Memorial Day drags bring statewide racing tradition to Hilo strip
Hilo's Memorial Day drags turned the county strip into a statewide meet of racers, families and loud machines. The Pana‘ewa track still anchors Big Island motorsports.

A county strip with statewide pull
Burnouts, smoky launches and junior dragsters turned the Hilo Drag Strip, also known as the Pana‘ewa Drag Strip, into one of the Big Island’s loudest Memorial Day traditions. The 7th annual Reynold M. Crivello Memorial Day Drags ran May 23-24, 2026 as a two-day IHRA-sanctioned event, drawing racers from across Hawaii to a track operated by the County of Hawaii.
That mix of local ownership and islandwide reach is part of why the meet still matters. The strip, which opened in 1978, is not a showpiece built for a single weekend. It is a working county venue that carries some of the biggest dates on the island racing calendar, especially Memorial Day drags and the Tommy Thompson Labor Day Drags.
What filled the lanes
The racing itself showed how broad the sport has become at Hilo. The images from the weekend captured a Dodge Challenger doing a burnout, an altered dragster, the Bogeyman Toyota Corolla, a junior dragster, a Chevrolet Vega and a bike launch, along with other drivers waiting for green lights or heating their tires at the line. The field made clear that the meet was not limited to one class, one generation or one kind of machine.
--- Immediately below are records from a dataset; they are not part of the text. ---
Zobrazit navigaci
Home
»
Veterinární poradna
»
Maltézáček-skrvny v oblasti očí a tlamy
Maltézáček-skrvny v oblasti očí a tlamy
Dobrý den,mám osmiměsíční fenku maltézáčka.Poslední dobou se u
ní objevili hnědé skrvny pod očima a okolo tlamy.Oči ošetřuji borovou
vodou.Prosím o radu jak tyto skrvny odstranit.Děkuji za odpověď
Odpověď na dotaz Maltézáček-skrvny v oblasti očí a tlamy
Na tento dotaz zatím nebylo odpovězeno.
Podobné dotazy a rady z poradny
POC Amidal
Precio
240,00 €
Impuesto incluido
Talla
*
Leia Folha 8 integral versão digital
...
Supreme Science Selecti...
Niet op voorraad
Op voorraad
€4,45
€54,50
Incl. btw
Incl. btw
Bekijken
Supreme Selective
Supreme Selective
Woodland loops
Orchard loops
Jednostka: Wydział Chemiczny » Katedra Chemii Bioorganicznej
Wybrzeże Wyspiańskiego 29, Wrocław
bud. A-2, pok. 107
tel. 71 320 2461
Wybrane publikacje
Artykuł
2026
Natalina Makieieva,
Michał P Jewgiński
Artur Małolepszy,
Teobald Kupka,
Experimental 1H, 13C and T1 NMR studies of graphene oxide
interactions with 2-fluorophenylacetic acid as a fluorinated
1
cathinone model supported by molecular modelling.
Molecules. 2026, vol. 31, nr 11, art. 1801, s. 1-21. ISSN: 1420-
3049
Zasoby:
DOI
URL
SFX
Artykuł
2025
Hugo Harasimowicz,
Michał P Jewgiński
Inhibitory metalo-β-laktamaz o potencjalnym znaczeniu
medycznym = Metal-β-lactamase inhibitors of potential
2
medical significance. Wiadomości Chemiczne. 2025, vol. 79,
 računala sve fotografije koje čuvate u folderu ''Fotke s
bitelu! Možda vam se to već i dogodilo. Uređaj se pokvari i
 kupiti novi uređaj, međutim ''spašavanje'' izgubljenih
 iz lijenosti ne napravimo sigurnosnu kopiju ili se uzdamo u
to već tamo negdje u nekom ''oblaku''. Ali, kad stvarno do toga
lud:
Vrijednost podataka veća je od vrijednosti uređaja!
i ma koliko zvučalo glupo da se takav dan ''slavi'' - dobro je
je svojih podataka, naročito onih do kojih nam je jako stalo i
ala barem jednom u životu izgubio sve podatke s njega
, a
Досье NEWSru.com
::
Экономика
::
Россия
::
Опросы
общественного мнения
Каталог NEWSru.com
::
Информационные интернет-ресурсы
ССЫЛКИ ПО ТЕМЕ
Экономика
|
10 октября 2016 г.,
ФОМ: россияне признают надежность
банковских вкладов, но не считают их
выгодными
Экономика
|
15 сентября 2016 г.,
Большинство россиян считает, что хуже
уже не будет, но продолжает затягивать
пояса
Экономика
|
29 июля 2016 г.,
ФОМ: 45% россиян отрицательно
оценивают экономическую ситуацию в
A community announcement for the 2026 event listed High Roller, Working Man, Import/VW and Junior Dragsters, along with a new IHRA Race for the Rod category. That spread matters because it reflects the way the Hilo strip works as a crossroads for island racing, where newcomers, veterans, imports, bikes and bracket cars can all fit on the same weekend card.
The people behind the tower
Race director Keith Aguiar Sr. was visible in the control tower, helping run the event while the lanes filled and the timing equipment did its work. Tribune-Herald coverage has described Aguiar as a fixture at the track for more than 30 years, and his presence underscores how much of Hilo drag racing depends on long institutional memory as much as horsepower.

The same older coverage also portrayed racers as self-funded, often self-trained and usually their own mechanics. That reality gives the Memorial Day meet a different feel from a commercial show, because the cars on the strip are the product of years of home garages, spare parts and hard-earned tuning rather than corporate backing. It also helps explain why the event draws such loyal participation from the Big Island Auto Club and the Hawaii Drag Racing League, where the people who race are often the same people who build and maintain what they drive.
Weather remains one of the biggest variables at the Hilo Drag Strip. In earlier coverage, Aguiar said rain can wipe out maybe 30 or 40 percent of scheduled events at the track, a reminder that the sport here depends on dry pavement, good timing and a little luck from the sky. That makes every clean Memorial Day weekend more valuable to racers who travel, prep and pay their own way to get to the line.
Why Memorial Day still carries weight
The Memorial Day meet is more than a photo-ready weekend of smoke and speed. Earlier results coverage shows how serious the racing can be: in 2015, Chad Fiesta of Pepeekeo won Bracket 1 in a Nova with a 10.69-second pass at 129 mph and also claimed the American Hot Rod Association’s Legends Trophy. That kind of result gives the holiday meet a competitive edge that goes well beyond spectacle.
For Hilo, the event also works as a reminder of what a county-run motorsports facility can still do when it is used well. The strip gives the island a place where families, mechanics and speed enthusiasts can gather around a shared tradition that is older than many of the racers now staging at the line. It keeps a distinct part of Big Island culture visible, and it does so with local control, familiar names and a racing community that keeps showing up.
The 7th annual Reynold M. Crivello Memorial Day Drags reinforced that role. With racers coming from across Hawaii, multiple classes on the card and Aguiar again running the show from the tower, the Hilo Drag Strip proved that it still functions as both a competition venue and a community anchor. In a county where many sports stories center on fields, gyms or ocean water, this strip remains one of the clearest markers of how Big Island motorsports continues to define itself.
This article was produced by Prism’s automated news system from verified source data, official records, and press releases, then run through automated quality and moderation checks before publishing. The system is built and supervised by the people who set the standards it runs under. Read our full AI policy.